*To do*
a: In the passage on LinkedIn and Facebook, rewrite the part starting with "And many LinkedIn" and going on through "seem to follow.", changing "forthright" to "outspoken".
b: Extend the piece comparing LinkedIn and Facebook, picking up after its final sentence.

However in the work environment, LinkedIn still seems to dominate.

The accepted thinking is;

  • LinkedIn is serious, professional and for business
  • Facebook is for friends, family and posting pictures of your cat

And many LinkedIn users seem quite forthright agreeing with this, jumping to defend the integrity of ‘their’ network.

Post something more personal or deemed less professional on LinkedIn, and comments certainly seem to follow.

Personally I also held this view and have always preferred to keep each network quite separate…..  ‘the two shall never meet’ was my approach too…

A statistical realisation

However, a recent statistic from statista has prompted a re-think.

statistic_id272014_global-social-networks-ranked-by-number-of-users-2016

I knew that Facebook dominated, but I was amazed by just how much.

LinkedIn is undoubtedly targeted, tightly focused on its user group and extremely useful in a professional/business environment.

However Facebook has a larger user base than LinkedIn…. not by a bit, but by a huge factor of 16x…. it now represents over 20% of the entire global population.

Not a Facebook person?

*Provided material*

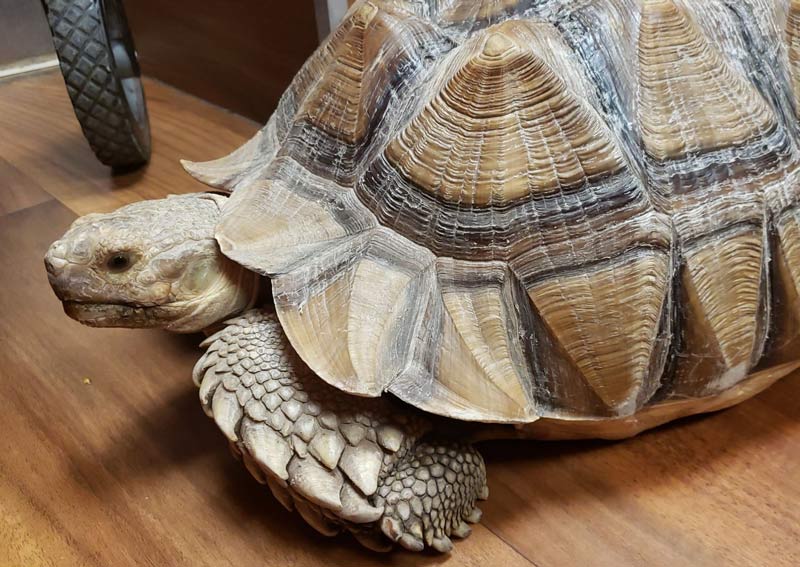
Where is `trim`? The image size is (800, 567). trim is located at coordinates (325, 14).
---
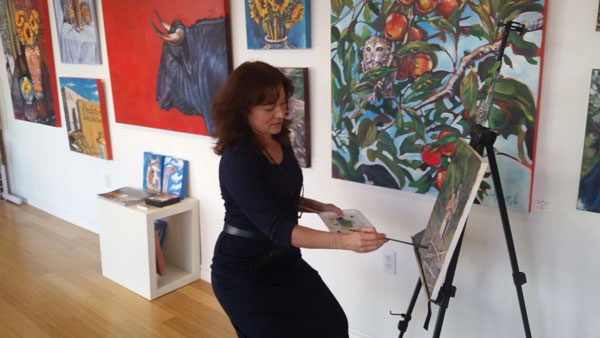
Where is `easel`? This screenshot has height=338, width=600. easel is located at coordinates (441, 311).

*Answers to the problems*
a:
And many LinkedIn users seem quite outspoken agreeing with this, jumping to defend the integrity of ‘their’ network.

Post something more personal or deemed less professional on LinkedIn, and comments certainly seem to follow.

b:
Admittedly, I am not really a Facebook person; Twitter, Instagram, Whatsapp kind of make sense, but Facebook is one I have struggled with.

However, then I found Facebook groups, especially those in my local community, which have quickly become my source of most local news.

This is something Facebook seems to do best…. building community…. I would recommend trying it.

But what about work?

Social media has undoubtedly been an area of interest in business for a while.   It is a great medium for consumer advertising and there are plenty of reports to help you understand its growth.

The information online can also be invaluable, providing useful data for decision making and indeed hiring.

But in terms of personal presence, and especially from a professional point of view, it seems we may all need to have a blended network strategy.  It is important to be on not only the networks you identify with, but also those with the greatest reach.

Is all social media worth it?

Yes, it certainly seems so…but, which ones..?

….this may help… “social media explained through doughnuts

(PS…I can now be visited on Facebook, LinkedIn, Instagram and Twitter..!)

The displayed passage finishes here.